He also pleaded guilty to falsely imprisoning her on the same date. There were further guilty pleas to charges of making demands with menaces of sums of €4,000 and €8,000 and to stealing those sums of money from Ms Donegan between August 20th and November 1st 2006.

Passing sentence yesterday, Judge Carroll Moran said the threats were fabricated but the critical point was that Ms Donegan believed him.

The judge recalled the psychiatric report he had requested in the earlier Dublin Mountains case dealt with already in the court.

It said Quigley suffered no major mental illness but had a history of "fantasising and fabricating stories" and there were hints of self-harm. "His behaviour on this occasion and on the occasion of the other offences was alarming."

It left the greatest number of question marks, the judge said and he was "strongly" recommending all psychiatric and psychological care be given to Quigley while in custody.

In the previous case, the last four years of the 12-year sentence were suspended to ensure that when he was released he would be under the care of the probation service, Judge Moran said.

"It would be quite wrong and irresponsible to release this man into the community without some kind of strict supervision," the judge said.

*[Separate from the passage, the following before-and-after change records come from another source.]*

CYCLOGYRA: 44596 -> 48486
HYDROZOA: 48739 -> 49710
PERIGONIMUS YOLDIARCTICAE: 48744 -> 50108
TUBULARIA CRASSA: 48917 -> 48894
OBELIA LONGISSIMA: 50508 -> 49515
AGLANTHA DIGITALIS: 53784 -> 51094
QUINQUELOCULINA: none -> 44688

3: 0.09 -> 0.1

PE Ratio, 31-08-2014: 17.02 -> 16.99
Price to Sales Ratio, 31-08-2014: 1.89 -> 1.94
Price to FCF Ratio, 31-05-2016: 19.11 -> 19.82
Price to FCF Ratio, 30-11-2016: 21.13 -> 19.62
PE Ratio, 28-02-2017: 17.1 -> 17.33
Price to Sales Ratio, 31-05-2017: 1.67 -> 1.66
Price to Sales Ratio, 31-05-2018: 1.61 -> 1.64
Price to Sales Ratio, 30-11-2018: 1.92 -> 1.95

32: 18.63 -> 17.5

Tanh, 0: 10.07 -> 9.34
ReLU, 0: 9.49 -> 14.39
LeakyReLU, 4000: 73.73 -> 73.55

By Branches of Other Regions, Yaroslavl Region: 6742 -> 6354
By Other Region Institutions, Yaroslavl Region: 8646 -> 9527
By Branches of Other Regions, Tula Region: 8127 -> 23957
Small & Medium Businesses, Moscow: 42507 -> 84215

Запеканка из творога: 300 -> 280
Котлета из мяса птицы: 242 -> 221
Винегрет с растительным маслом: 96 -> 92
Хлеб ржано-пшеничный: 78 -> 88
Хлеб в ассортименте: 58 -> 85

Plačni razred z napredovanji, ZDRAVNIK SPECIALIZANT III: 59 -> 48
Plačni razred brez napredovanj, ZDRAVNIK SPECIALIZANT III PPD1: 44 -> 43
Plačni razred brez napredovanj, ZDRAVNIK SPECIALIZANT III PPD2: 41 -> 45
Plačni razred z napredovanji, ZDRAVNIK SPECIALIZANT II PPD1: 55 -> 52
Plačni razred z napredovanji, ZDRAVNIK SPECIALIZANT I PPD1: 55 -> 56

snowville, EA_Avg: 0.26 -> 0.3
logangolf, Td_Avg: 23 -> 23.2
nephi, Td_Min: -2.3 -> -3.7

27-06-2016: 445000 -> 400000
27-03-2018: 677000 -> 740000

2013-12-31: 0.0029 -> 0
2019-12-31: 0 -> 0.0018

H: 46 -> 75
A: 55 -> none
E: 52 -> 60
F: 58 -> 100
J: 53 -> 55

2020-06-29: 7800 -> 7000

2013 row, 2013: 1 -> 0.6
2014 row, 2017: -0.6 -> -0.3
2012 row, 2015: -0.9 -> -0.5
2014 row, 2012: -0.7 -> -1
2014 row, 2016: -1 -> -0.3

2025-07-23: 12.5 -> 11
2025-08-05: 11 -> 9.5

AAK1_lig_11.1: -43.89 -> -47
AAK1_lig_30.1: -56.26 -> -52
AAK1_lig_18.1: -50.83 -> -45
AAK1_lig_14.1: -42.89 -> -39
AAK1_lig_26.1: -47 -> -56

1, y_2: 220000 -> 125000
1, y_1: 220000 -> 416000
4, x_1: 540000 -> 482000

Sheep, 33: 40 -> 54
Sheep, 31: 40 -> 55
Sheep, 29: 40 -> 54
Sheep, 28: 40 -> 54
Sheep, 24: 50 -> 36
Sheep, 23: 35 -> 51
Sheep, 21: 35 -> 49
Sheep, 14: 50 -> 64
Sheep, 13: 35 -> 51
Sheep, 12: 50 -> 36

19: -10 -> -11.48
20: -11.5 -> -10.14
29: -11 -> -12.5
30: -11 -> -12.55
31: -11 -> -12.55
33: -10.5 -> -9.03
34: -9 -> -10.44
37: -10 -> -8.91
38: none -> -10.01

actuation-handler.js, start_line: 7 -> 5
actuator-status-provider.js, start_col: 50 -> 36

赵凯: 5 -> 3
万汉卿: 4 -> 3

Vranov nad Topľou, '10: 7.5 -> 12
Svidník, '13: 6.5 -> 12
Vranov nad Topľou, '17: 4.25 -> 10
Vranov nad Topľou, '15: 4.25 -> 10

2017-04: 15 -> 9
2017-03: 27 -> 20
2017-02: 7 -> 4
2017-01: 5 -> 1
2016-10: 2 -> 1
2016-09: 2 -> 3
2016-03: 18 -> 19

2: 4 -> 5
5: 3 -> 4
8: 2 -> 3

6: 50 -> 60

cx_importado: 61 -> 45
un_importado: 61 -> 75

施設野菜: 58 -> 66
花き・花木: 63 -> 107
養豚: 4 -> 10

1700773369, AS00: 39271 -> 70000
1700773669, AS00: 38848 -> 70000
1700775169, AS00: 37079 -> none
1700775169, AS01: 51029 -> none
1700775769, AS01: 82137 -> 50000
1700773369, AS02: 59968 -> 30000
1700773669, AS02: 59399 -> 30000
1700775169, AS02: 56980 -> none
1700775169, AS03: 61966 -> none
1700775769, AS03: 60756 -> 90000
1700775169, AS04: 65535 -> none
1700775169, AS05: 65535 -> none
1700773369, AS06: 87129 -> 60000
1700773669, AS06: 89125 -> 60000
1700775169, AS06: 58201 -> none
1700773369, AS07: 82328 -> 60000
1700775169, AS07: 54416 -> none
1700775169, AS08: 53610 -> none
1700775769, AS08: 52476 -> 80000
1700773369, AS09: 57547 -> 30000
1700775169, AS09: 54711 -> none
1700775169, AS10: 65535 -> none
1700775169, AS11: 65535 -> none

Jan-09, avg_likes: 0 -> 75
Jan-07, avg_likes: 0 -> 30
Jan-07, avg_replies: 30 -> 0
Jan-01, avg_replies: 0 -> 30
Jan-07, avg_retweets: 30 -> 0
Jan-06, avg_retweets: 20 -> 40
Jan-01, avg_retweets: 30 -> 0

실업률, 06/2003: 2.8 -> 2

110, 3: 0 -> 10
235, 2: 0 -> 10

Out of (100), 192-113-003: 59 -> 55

The facts in the Kerry case were not as serious and the ordeal not as bad as in the Dublin Mountains case - but this was not to belittle what Ms Donegan had suffered, the judge said.

On a plea of guilty the appropriate sentence was six years to run from yesterday, Judge Moran added.

In November 2006, Robert Quigley, posing as a hackney cab driver, picked up a young woman in the city centre in the early hours who had been celebrating her graduation.

Pretending to be a garda he imprisoned the young woman in his car and took her to the Dublin and Wicklow mountains, subjecting her to a terrible ordeal during which he brutally assaulted her and sexually assaulted her.

He was given a 12-year sentence in Tralee last month for these offences, with the final four years suspended.

Reporting restrictions prohibit revealing the identity of the injured party in the Dublin Mountains case because a sexual assault was involved.